*** Opening of Records provided ***
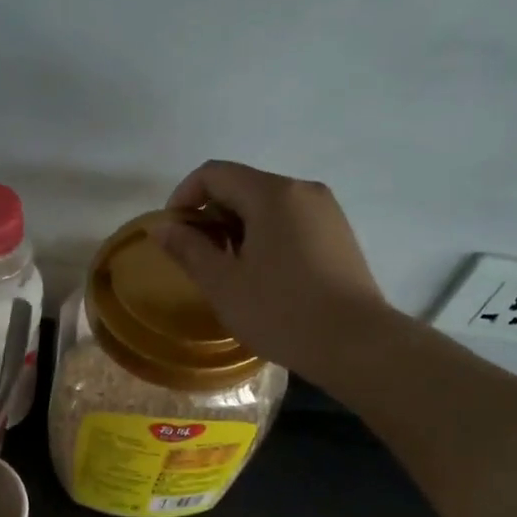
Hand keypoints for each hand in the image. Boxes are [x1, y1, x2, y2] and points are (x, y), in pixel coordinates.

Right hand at [150, 161, 387, 378]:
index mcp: (272, 194)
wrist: (354, 343)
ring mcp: (326, 211)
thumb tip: (162, 228)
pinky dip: (265, 237)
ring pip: (268, 206)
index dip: (184, 197)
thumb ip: (189, 249)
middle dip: (211, 216)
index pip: (214, 174)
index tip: (172, 234)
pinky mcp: (339, 234)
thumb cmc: (281, 312)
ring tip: (229, 271)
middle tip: (197, 259)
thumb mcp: (223, 284)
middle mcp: (302, 190)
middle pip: (242, 186)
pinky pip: (291, 222)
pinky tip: (262, 276)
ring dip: (238, 229)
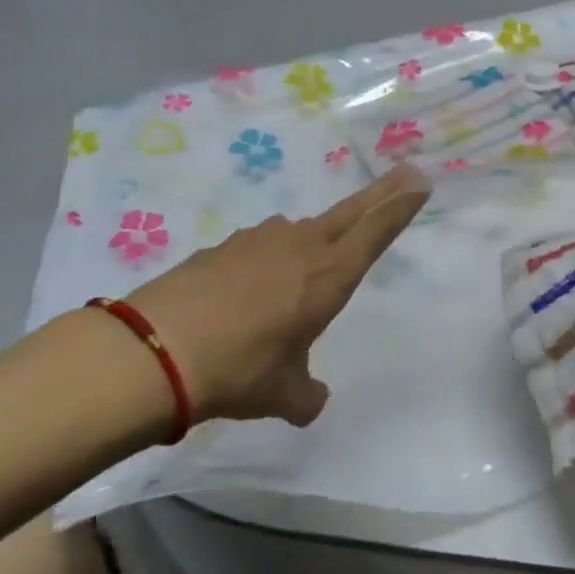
*** Close of Records provided ***
An exact copy is needed of every line from the one holding "pinky dip: (265, 237)" to the end of the entries above, both ends kept and each picture dropped.

▸ **Result of this exercise**
pinky dip: (265, 237)
ring pip: (268, 206)
index dip: (184, 197)
thumb ip: (189, 249)
middle dip: (211, 216)
index pip: (214, 174)
index tip: (172, 234)
pinky mcp: (339, 234)
thumb cmc: (281, 312)
ring tip: (229, 271)
middle tip: (197, 259)
thumb mcp: (223, 284)
middle mcp: (302, 190)
middle pip: (242, 186)
pinky pip: (291, 222)
pinky tip: (262, 276)
ring dip: (238, 229)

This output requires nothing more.